Todd’s eyes are on fire as he wears a relaxed yet crooked grin. There was something about him that seemed off but I couldn’t place it. He pulls his blaring headphones behind his ears off, rests them on his shoulders, and then finds a crinkled cigarette from behind his left ear that was hidden beneath his hair. As Todd flicks and raises his green lighter to his mouth, his head jerks back slightly while his eyes lit up opening relatively wide. Regaining himself, he swaps the crinkled cigarette out for another one behind the right ear that he examines for a second, finding it smoother, he lights it up and starts to smoke in a somewhat satisfied manner.

“So ya’ll enjoying your summer?”

“Yeah… I guess so. We’ve only got one month left before we gotta go back to…,” Lyle answers with a matter of factness that kids usually use at an adult’s quizzing.

“Awww… that’s too bad,” Todd said with words not touched by the remotest
sense of sympathy as he exhales.

“I remember summer vacation and school and all that sh*t. You know one day… all that will be over, right? Ya’ll are going to have get jobs you f*cking hate and join the real world where life sucks. So you little f*ckers better enjoy this sh*t and make the most out of it ‘cause its going to be gone, and after that even your f*cking memories of these happy lil’ days will start to fade, and all summer will be to you is just the time of year when everything is just really really f*cking hot.”

Lyle and I stand speechless. I glance over and see that he’s clutching the Super Mario 3 cartridge tightly in his quivering hands. Todd bends over slightly putting his left hand on his knee to make himself eye level with us and grins as he flicks his unfinished cigarette to the side.

“You girls enjoy the rest of your summer, okay?”

He kinda stumbled away while he laughed to himself. For a good 10 minute we stood like corpses as his words sunk deeper and deeper inside of us. Never before had I contemplated the transience of my life nor life in general for that matter. My dad’s allergy to pet dander had shielded me from having to say goodbye to furry friends as they were tossed into a cold merciless ground. None of my grandparents had passed on yet and frequently spoiled me in praise of my good grades. Always and forever, I had seen life as an endless cycle of school and summer with the Christmas holiday joyfully meeting me halfway to raise my spirits for the rest of the trek to Summer’s sweet perpetual embrace. Life was a game with unlimited continues where you got an extra 30 men if you knew the right code to put into the title screen. Now… I caught a glimpse further through the hourglass of time and saw the unforgiving grains of sand that were covering over me slowly but surely, until I am buried and forgotten, and the once sacred mantra “Up, Up, Down, Down, Left, Right, Left, Right, B, A” is but the mumblings of a tired and broken old man whose mind and time are now gone. That moment in time of my sixth grade Summer forever broke the way I viewed every moment after that. Childhood had died. Game over.

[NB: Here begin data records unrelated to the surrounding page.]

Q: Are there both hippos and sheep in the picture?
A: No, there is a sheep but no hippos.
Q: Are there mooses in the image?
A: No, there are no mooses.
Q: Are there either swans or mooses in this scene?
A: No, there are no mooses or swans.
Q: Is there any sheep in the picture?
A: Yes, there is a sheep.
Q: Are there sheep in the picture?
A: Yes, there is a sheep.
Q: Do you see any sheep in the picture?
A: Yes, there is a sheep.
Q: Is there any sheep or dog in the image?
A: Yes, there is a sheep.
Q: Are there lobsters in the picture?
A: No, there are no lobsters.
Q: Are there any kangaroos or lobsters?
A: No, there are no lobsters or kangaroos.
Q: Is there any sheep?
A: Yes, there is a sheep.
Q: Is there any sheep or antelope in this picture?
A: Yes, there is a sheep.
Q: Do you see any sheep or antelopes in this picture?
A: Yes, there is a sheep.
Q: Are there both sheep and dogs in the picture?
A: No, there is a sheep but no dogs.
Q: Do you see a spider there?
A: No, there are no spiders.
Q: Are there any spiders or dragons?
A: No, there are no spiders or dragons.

Later that night, we egged the hell out of that loser Todd’s car. I tried slashing his tires too but the damn blade broke on the butterfly knife that I bought at the Flea Market. I think I finally understood what “character” was that night, too. When the blade snapped on the tire, I still managed to use it to scratch what was left of the faded paint on Todd’s bomb even though it was hard to find amongst the rust in the night’s darkness. I never did buy my own Super Mario 3, but my 401k is pretty damn good and I should be up for partner at the firm soon if I don’t drink myself to death before then.